What is The Farmers and Herders Initiative for Peace and Development?


The Farmers and Herders Initiative for Peace and Development (FHIPD) is an international centre that supports and promotes non-violent approaches to conflict transformation through a combination of research, community dialogues and action.

Women Farmers and Herders In Peace Building

We seek to end, reduce and prevent violence by convening and supporting community-level African women living and working in farmer/herder ethnic or religious violence hot spots.

We build their competencies to prevent, interrupt and resolve violent conflict through a range of means. These include capacity development programs, using new media technologies to link early warning signs to early responses, and facilitating inter-group dialogue.

The capacity development programs are on dialogue facilitation, conflict analysis, negotiation, leadership, mediation, conflict and genocide prevention.

The women reflect on ways to engage in decision-making roles in peace building. Those who have attended the dialogues have effected commendable change in what they do. Their experiences during violent conflict hold important lessons on how to effect change.



Religious and Traditional Leaders

A key part of FHIPD’s work supports Religious and Traditional African Leaders to:

1. Solve disputes between farmers and herders.
2. Strengthen inter-faith cooperation and promote partnerships.
3. Build peaceful co-existence by contributing to tolerance, mutual respect and cooperation.

Farmers and Herders Football Club.

The Farmers and Herders Football Club was created in line with the aspirations of FHIP-AFRICA in promoting non voilent approaches to prevention, mitigation and resolution of conflict as a precondition to peace and justice in Communities. FHIPD believes Youth can contribute to a peaceful Community through sports. This is particularly so sports teaches team work, resilience, cooperation, communication, focus, as well as appreciation of difference in regard to religion and ethnicity. These values are imbedded by FHIPD in everything including in selecting players for teams. The values are translated to real life scenarios I by the Youth to to accomplish communal goals for their Community or society as a whole.

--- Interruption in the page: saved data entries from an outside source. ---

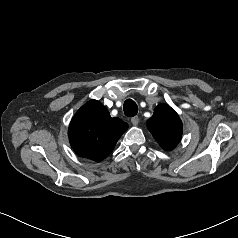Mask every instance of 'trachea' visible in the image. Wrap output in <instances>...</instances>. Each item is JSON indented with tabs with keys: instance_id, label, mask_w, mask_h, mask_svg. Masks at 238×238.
Returning <instances> with one entry per match:
<instances>
[{
	"instance_id": "trachea-1",
	"label": "trachea",
	"mask_w": 238,
	"mask_h": 238,
	"mask_svg": "<svg viewBox=\"0 0 238 238\" xmlns=\"http://www.w3.org/2000/svg\"><path fill=\"white\" fill-rule=\"evenodd\" d=\"M138 112V106L132 99H127L124 102V113L128 117H133Z\"/></svg>"
}]
</instances>
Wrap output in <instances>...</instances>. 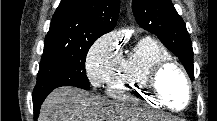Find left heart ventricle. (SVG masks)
Returning <instances> with one entry per match:
<instances>
[{
    "label": "left heart ventricle",
    "instance_id": "b2bd125f",
    "mask_svg": "<svg viewBox=\"0 0 217 121\" xmlns=\"http://www.w3.org/2000/svg\"><path fill=\"white\" fill-rule=\"evenodd\" d=\"M163 97L174 107L181 108L187 100V89L181 75L174 69L167 70L159 80Z\"/></svg>",
    "mask_w": 217,
    "mask_h": 121
}]
</instances>
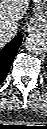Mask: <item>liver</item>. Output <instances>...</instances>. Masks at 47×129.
<instances>
[{
  "mask_svg": "<svg viewBox=\"0 0 47 129\" xmlns=\"http://www.w3.org/2000/svg\"><path fill=\"white\" fill-rule=\"evenodd\" d=\"M30 6V0H0V31L14 28L17 30V21L23 18ZM7 41L0 39L2 47Z\"/></svg>",
  "mask_w": 47,
  "mask_h": 129,
  "instance_id": "1",
  "label": "liver"
}]
</instances>
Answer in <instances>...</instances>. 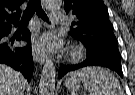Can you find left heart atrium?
<instances>
[{"label":"left heart atrium","mask_w":135,"mask_h":95,"mask_svg":"<svg viewBox=\"0 0 135 95\" xmlns=\"http://www.w3.org/2000/svg\"><path fill=\"white\" fill-rule=\"evenodd\" d=\"M36 48L42 52H51L60 48V43L51 34H45L36 42Z\"/></svg>","instance_id":"obj_1"}]
</instances>
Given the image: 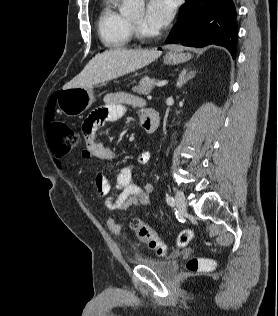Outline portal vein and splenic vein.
<instances>
[{"label":"portal vein and splenic vein","instance_id":"obj_1","mask_svg":"<svg viewBox=\"0 0 278 316\" xmlns=\"http://www.w3.org/2000/svg\"><path fill=\"white\" fill-rule=\"evenodd\" d=\"M167 83H168V81H160V82L157 83V86H158V87H163V86H165Z\"/></svg>","mask_w":278,"mask_h":316}]
</instances>
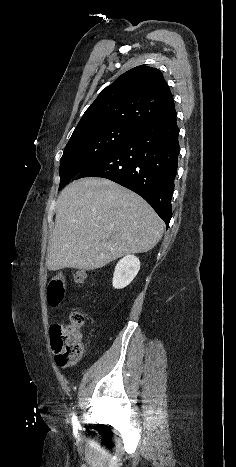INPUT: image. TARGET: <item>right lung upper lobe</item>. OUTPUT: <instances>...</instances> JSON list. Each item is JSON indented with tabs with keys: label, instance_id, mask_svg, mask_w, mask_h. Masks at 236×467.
<instances>
[{
	"label": "right lung upper lobe",
	"instance_id": "cb5924a9",
	"mask_svg": "<svg viewBox=\"0 0 236 467\" xmlns=\"http://www.w3.org/2000/svg\"><path fill=\"white\" fill-rule=\"evenodd\" d=\"M174 111L173 96L162 73L141 65L125 72L101 91L73 134L107 125L138 130Z\"/></svg>",
	"mask_w": 236,
	"mask_h": 467
}]
</instances>
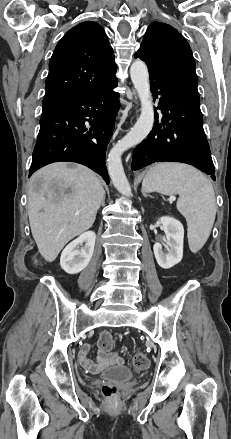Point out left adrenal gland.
I'll return each instance as SVG.
<instances>
[{"mask_svg": "<svg viewBox=\"0 0 231 439\" xmlns=\"http://www.w3.org/2000/svg\"><path fill=\"white\" fill-rule=\"evenodd\" d=\"M144 197H147V195L143 192Z\"/></svg>", "mask_w": 231, "mask_h": 439, "instance_id": "left-adrenal-gland-1", "label": "left adrenal gland"}]
</instances>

The interaction, relationship and communication developed in a team can foster long lasting and beneficial interpersonal, inter religions and inter communal relationship amongst team players through out their lives.FHIPD-AFRICA is committed to this dream, and will continue to explore avenues for creating spaces within conflicting Communities for the exchange of ideas, resolution of differences and harnessing commonalities across individuals and groups.


What is the farmer/ herder conflict about?

1. The conflict is fundamentally on land and water-use between farmers and herders, obstruction of traditional cattle migration routes, crop destruction, livestock theft and killings. Drought and desertification has dried up water sources and intensified the problem.
2. Populations have risen rapidly and acquisitions of land by large-scale farmers have deprived herders of grazing reserves.
3. In places where herders are nomadic and Muslim and farmers Christians the violent conflict takes on dangerous religious and ethnic dimensions.
The violence exacts a heavy humanitarian and economic toll as well as a burden on law enforcement distracting them from other important work.


What we are doing to inspire peace and development.

Farmers and herders initiated the creation of FHIPD as a response to the violent conflicts in the world between them. There has been a sharp increase in violence between farmers and grazers due to the high rise in population, among other factors. The work of FHIPD focuses on the transformation of such conflicts to peaceful co-existence.

FHIPD carries out meaningful programmes for conflict transformation, conducts research and produces publications on non-violent conflict transformation and the role of farmers and herders in ending conflict and building peace.

The main focus of FHIPD’s programmes is in Africa.

FHIPD’s conflict transformation work is based on an understanding that conflict is a natural part of societies that has the potential for both constructive and destructive change. FHIPD contributes to the strengthening of existing local capacities for conflict transformation through work with partners and by enhancing the preconditions for nonviolent conflict transformation. Research and community dialogue plays an essential role in FHIPD’s conflict transformation approach, both as a precondition for understanding the context of engagement and as a means for conflict transformation.

FHIPD’s work is carried out mainly through engagement with and support of civil society organisations, building strategic partnerships with national, regional and international organisations and networks, as well as linking up with international actors to support environments conducive to nonviolent conflict transformation.

FHIPD draws its identity from the experience of facilitating dialogues and building trust between ethnic and religious communities. This identity is crucial towards FHIPD’s success in promoting farmer-herder dialogues and cooperation for peaceful relations among people.

  • Why does it Matter?

    The farmer-herder violent conflict has become one of Africa’s gravest security challenges, claiming tens of thousands of lives over the years. The violent conflict has displaced hundreds of thousands and sharpened ethnic, religious and regional polarisation.

    If not addressed, it will become even deadlier as climate change and environmental degradation, encroachment upon grazing grounds, unwillingness to adhere to traditional approaches of solving conflicts between farmers and herders and poor response to attacks escalates the already dire situation.